- **Kutipan Teks**
* * * *
Sekitar pukul 23.00 WIB kami dihimbau untuk sampai di stasiun Lempuyangan
Jogjakarta. Kami menuju stasiun dengan menaiki taksi. Teman kami membuntuti
kami untuk memastikan apakah kami sampai di stasiun. Setelah kami masuk di stasiun
teman tersebut beranjak kembali ke kosnya. Pada waktu itu layanan pembelian tiket
untuk keberangkatan pukul 03.00 WIB sudah dibuka dengan kereta Gaya Baru Malam.
Kami memilih tujuan akhir stasiun Gubeng Surabaya sesuai petunjuk kawan
mahasiswa di kos teman. Kalau dilihat dari pengalaman saya sekarang, stasiun
Gubeng ini terlalu jauh untuk menjadi tujuan akhir. Mestinya kami turun di stasiun
Wonokromo yang lebih dekat dengan jalur kendaraan umum menuju Tanjung Perak
lalu menyeberang ke Madura.
Suka duka terjadi dalam perjalan ini. Dalam satu
sisi kami puas berbelanja buku. Dengan uang yang tak seberapa namun mendapatkan
buku begitu banyak. Dalam sisi lain kami harus berpeluh-peluh mengangkut kardus
menuju kendaraan umum dengan wajah merengut karena muatan berat. Dengan rute
yang kejauhan inilah membutuhkan banyak energi.
* * * *
- **Cuplikan Data**
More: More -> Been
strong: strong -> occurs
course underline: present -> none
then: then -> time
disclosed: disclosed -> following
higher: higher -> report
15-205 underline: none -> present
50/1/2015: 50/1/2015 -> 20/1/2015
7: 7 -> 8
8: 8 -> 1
* * * *
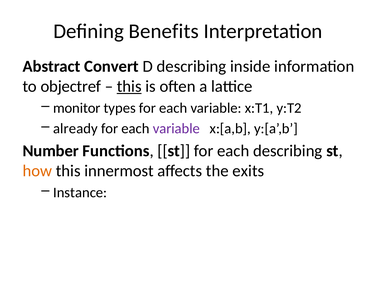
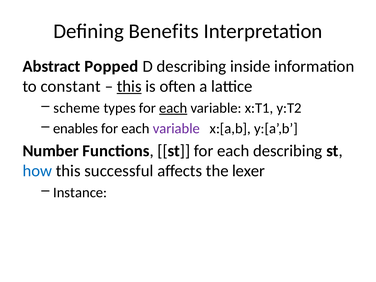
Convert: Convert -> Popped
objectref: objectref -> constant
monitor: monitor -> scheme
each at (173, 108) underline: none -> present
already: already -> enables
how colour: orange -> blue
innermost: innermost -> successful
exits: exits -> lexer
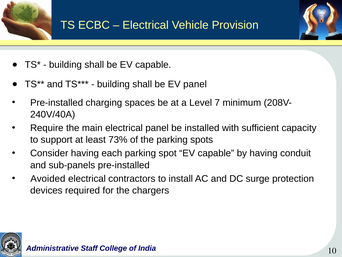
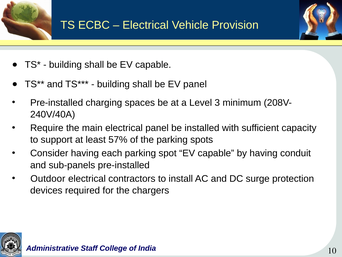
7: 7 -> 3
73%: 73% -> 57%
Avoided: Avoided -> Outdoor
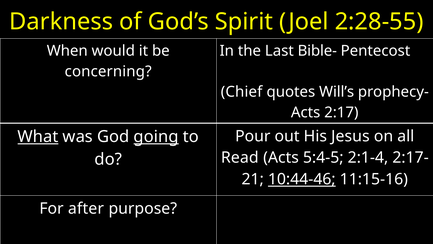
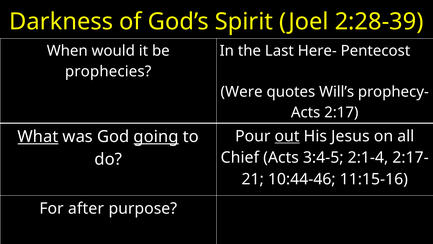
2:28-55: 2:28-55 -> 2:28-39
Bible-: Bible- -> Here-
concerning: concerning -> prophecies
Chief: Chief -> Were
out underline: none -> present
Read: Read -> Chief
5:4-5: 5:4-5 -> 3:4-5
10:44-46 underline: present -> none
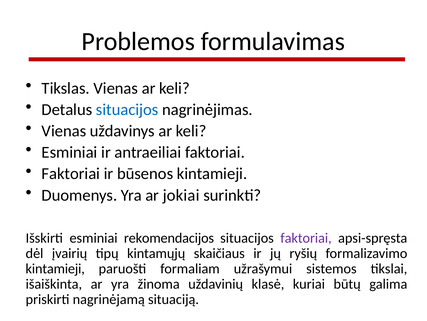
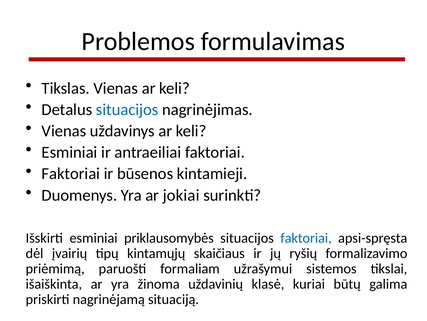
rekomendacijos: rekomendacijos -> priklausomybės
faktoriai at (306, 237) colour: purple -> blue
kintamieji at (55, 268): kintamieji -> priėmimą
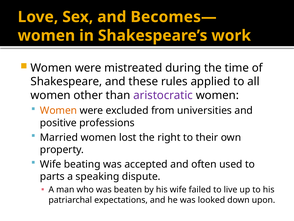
* * * *
- **Daftar Tugas**
**A)** Kutip tanpa perubahan baris-baris dalam blok data di atas, mulai dari baris yang memuat "rekomendacijos: rekomendacijos ->" sampai dengan baris yang memuat "kintamieji at (55, 268): kintamieji", termasuk kedua baris tersebut.
**B)** Tuliskan lanjutan kisah perjalanan kereta dari Jogjakarta ke Surabaya dengan kardus-kardus buku, dimulai setelah kalimat terakhir yang ditampilkan.

- **Jawaban per Tugas**
**A)**
rekomendacijos: rekomendacijos -> priklausomybės
faktoriai at (306, 237) colour: purple -> blue
kintamieji at (55, 268): kintamieji -> priėmimą

**B)**
Perjalanan Jogjakarta-Sumenep dengan barang bawaan
berat semacam ini sungguh melelahkan. “Banyak cerita yang mesti kau saksikan,” kata
Ebiet G. Ade. Kadang menjadi bahan perenungan saya. Apakah harus ke Jogja untuk
mendapatkan buku-buku murah? Tuhan begitu kasihan pada hamba-Nya. Tak
membiarkan kami kelelahan begitu saja. Pada tahun 2010 saya dengan Ustaz Durhan
Ariev berkunjung ke rumah Paman di Pakisaji Kepanjen Malang setelah UAS di Program Pascasarjana IAIN Sunan Ampel Surabaya. Petang hari ada SMS masuk ke HP Ustaz Durhan dari temannya bahwa di depan
Balai Kota Malang sedang digelar Islamic Book Fair. Mendengar informasi
itu semangat kami membuncah untuk mengunjunginya pada pagi harinya. Tak terduga
harga buku di bazar ini mirip dengan bazar buku yang digelar di Jogjakarta. Setelah
ditelisik para penjual buku di acara ini memang datang dari Jogjakarta dan
sekitarnya. Salah satunya pihak Diva Press.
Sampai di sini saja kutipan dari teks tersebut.